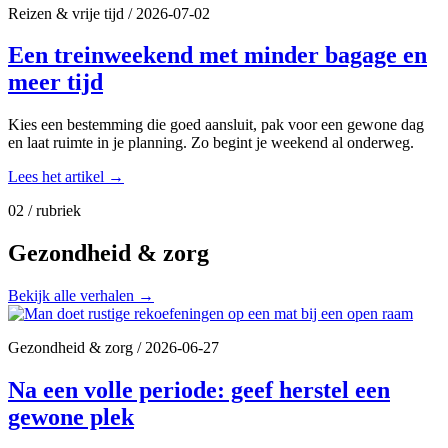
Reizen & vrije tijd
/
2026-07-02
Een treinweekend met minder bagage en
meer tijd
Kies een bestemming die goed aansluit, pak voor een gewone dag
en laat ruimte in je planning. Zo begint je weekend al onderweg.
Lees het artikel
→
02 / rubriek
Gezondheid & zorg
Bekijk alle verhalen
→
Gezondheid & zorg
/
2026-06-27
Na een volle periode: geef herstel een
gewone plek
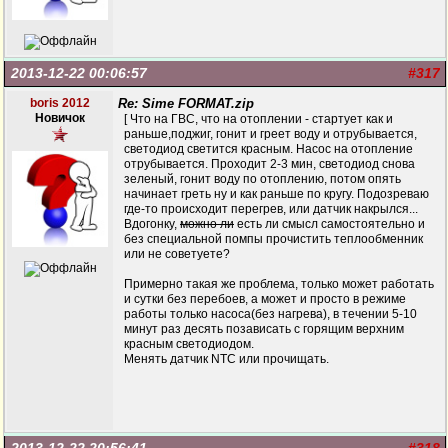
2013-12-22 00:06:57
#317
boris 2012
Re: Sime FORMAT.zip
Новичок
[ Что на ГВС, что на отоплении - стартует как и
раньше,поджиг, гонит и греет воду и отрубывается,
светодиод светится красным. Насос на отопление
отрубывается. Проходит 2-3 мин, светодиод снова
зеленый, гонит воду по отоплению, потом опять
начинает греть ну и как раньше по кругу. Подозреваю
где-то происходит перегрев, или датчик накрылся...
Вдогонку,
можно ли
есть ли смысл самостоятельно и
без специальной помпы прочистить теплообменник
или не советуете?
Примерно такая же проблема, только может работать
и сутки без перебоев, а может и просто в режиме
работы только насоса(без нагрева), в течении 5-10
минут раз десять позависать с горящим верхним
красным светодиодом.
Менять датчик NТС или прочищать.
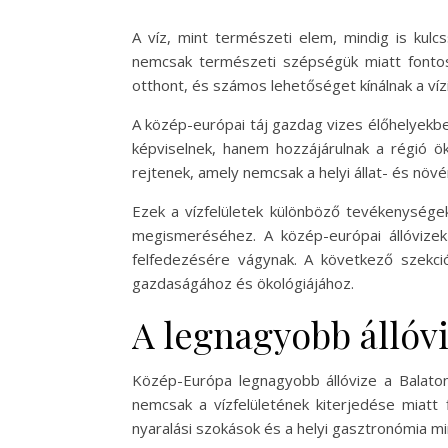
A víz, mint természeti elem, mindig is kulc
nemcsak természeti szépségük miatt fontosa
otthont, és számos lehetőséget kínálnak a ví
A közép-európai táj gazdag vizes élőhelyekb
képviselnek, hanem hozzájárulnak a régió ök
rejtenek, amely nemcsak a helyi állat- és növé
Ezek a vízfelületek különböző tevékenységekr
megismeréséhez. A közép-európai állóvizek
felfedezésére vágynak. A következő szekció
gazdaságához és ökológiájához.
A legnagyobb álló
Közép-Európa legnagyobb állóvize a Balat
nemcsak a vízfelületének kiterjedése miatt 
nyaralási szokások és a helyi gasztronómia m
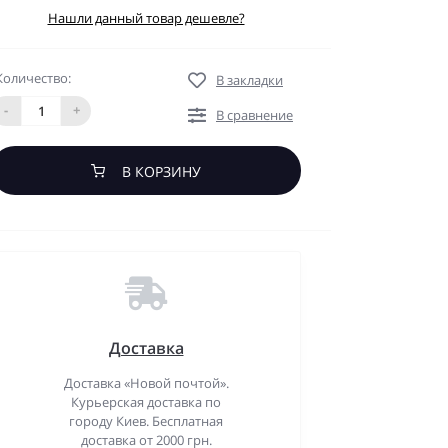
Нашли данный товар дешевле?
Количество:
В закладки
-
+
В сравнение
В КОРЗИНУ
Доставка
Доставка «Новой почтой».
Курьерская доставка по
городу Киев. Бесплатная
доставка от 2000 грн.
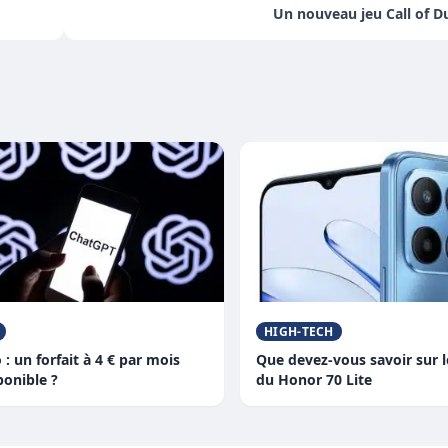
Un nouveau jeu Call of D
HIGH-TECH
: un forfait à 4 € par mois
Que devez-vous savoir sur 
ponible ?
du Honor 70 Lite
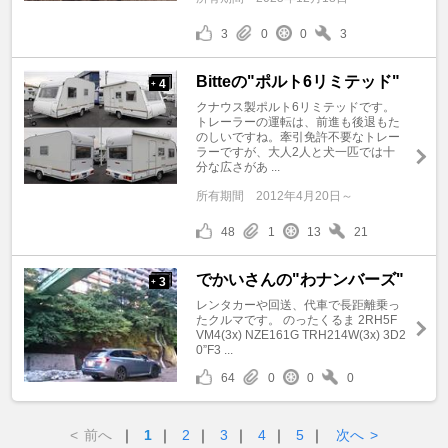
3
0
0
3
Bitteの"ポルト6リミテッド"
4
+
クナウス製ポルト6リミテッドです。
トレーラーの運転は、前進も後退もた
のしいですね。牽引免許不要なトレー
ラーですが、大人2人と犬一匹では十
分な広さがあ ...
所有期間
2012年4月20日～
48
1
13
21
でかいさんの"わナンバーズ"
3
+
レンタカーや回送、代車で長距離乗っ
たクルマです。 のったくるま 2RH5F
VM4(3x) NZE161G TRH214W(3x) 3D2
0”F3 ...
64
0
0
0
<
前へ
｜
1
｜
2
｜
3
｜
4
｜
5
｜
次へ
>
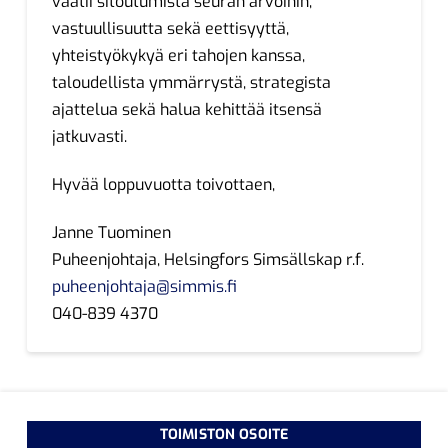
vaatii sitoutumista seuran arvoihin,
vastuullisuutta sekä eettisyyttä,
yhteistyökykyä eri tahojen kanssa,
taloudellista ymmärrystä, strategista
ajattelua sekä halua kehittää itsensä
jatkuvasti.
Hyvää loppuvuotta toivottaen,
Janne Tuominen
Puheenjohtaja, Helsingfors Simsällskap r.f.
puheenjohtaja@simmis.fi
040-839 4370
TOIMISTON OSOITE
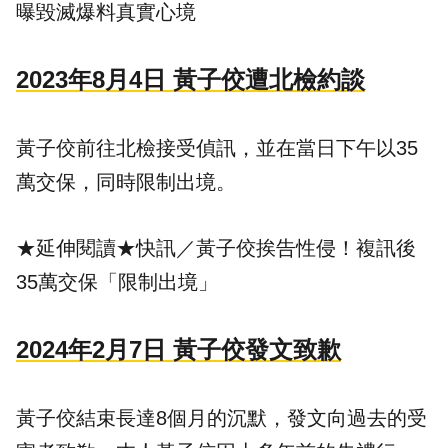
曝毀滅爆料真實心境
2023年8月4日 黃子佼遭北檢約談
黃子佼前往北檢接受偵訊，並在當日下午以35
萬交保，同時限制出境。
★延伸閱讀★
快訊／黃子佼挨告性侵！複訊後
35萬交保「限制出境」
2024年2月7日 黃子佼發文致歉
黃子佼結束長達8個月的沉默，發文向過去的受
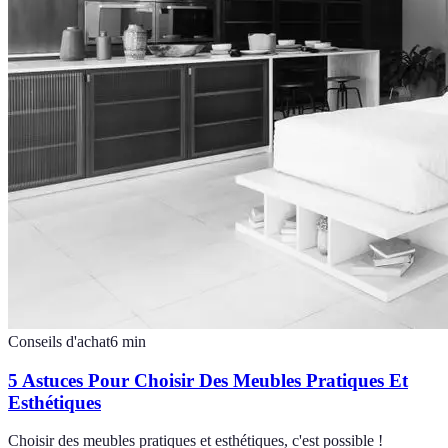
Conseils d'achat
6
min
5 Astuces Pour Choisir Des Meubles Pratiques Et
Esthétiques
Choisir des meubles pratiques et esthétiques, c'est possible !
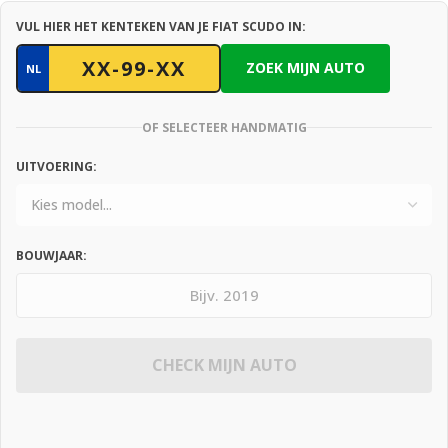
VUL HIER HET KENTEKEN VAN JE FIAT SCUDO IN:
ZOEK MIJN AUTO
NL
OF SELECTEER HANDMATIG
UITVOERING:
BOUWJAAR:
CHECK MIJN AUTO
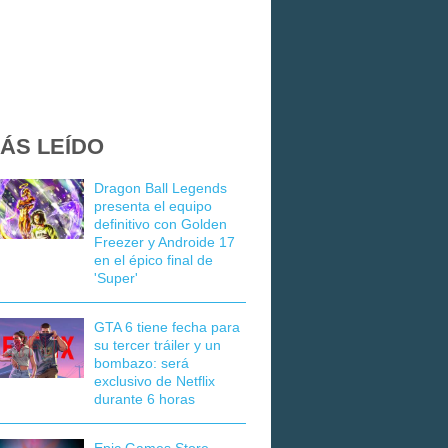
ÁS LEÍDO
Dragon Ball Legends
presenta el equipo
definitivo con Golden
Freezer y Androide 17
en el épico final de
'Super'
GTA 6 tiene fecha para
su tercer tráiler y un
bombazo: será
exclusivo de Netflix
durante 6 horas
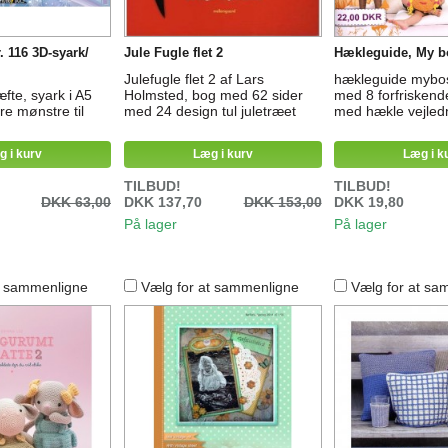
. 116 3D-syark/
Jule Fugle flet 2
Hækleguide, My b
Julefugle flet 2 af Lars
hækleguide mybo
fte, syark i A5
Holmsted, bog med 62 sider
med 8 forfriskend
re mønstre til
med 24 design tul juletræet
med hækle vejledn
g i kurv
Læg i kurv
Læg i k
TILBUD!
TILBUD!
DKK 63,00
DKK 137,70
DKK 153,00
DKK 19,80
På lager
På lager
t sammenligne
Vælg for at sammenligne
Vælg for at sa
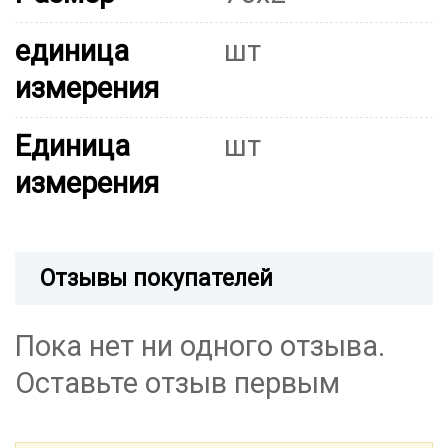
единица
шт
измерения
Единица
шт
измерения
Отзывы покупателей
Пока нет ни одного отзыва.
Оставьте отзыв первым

═══

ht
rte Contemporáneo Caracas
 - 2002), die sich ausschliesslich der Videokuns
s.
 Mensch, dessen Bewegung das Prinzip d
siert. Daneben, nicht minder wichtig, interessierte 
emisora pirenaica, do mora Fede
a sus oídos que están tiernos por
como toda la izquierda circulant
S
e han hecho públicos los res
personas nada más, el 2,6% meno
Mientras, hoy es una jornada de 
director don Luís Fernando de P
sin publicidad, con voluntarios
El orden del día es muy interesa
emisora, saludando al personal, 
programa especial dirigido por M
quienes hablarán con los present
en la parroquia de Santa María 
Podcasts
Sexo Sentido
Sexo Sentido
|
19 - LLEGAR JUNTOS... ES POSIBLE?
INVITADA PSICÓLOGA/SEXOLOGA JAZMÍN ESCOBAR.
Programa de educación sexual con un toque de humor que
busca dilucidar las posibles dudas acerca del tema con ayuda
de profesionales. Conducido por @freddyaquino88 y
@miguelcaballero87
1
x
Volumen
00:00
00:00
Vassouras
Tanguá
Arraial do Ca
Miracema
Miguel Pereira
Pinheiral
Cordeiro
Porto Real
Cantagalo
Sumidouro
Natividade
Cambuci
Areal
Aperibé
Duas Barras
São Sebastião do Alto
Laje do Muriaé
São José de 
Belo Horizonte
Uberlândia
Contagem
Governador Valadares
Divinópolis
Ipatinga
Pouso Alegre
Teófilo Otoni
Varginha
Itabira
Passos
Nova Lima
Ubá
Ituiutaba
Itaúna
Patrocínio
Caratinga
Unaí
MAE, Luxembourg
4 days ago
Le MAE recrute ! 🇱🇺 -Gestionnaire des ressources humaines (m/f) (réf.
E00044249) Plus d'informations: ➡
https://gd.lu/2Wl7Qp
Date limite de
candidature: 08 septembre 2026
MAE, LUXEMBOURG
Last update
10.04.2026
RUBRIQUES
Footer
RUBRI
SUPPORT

═══

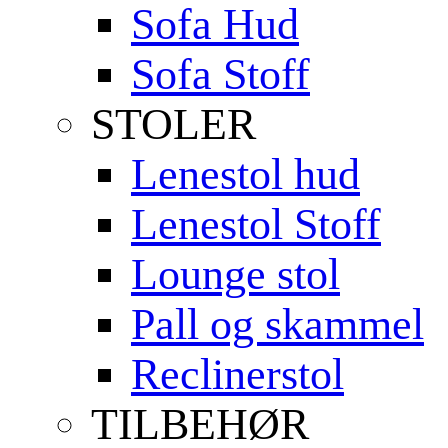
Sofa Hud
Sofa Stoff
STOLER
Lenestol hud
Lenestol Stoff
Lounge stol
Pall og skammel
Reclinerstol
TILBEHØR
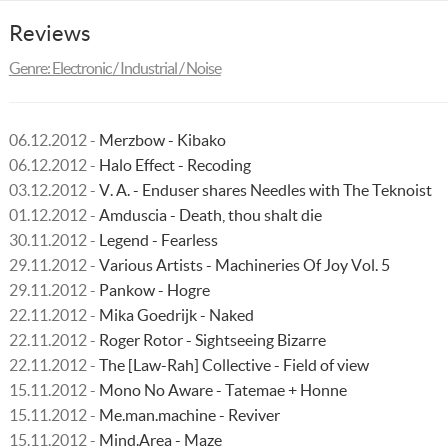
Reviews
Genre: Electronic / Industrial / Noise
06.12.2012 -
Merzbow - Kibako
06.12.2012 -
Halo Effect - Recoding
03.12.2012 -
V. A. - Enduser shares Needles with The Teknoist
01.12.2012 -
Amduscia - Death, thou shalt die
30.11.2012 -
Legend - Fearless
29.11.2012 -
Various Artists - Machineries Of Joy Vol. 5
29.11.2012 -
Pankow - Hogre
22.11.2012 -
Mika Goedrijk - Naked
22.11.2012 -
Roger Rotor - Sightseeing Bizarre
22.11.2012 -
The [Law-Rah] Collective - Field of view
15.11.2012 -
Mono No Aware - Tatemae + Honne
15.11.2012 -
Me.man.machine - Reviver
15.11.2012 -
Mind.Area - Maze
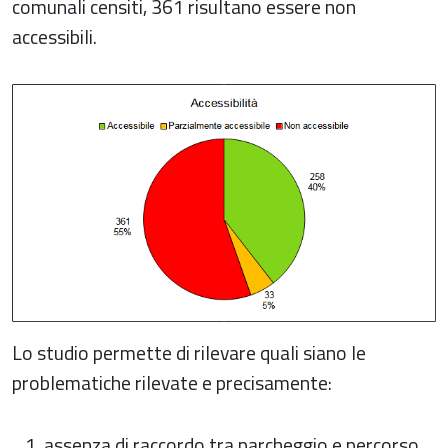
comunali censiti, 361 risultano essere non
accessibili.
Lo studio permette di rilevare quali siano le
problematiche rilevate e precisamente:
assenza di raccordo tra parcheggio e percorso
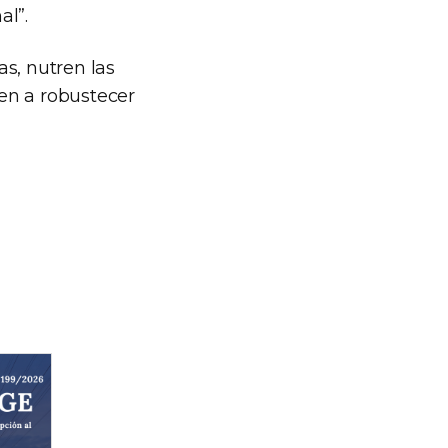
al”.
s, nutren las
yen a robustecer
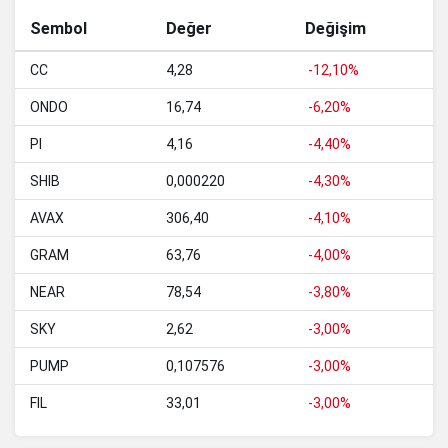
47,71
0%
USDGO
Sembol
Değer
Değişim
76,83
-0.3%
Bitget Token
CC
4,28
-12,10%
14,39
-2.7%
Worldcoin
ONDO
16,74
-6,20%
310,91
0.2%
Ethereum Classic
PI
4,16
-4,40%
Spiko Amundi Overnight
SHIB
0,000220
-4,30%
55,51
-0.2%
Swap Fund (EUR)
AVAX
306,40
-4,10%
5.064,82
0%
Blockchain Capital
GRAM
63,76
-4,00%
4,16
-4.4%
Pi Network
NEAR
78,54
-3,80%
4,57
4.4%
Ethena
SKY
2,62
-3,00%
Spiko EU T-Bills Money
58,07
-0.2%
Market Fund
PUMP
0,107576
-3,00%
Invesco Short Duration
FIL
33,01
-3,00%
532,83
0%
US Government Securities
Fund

═══

Render the lines in the records above, from the line containing "Reizen & vrije tijd" through the line containing "gewone plek" inclusive, as a JSON list of strings with one string per line. Leave out any blank lines.

## Solution for this exercise
[
  "Reizen & vrije tijd",
  "/",
  "2026-07-02",
  "Een treinweekend met minder bagage en",
  "meer tijd",
  "Kies een bestemming die goed aansluit, pak voor een gewone dag",
  "en laat ruimte in je planning. Zo begint je weekend al onderweg.",
  "Lees het artikel",
  "→",
  "02 / rubriek",
  "Gezondheid & zorg",
  "Bekijk alle verhalen",
  "→",
  "Gezondheid & zorg",
  "/",
  "2026-06-27",
  "Na een volle periode: geef herstel een",
  "gewone plek"
]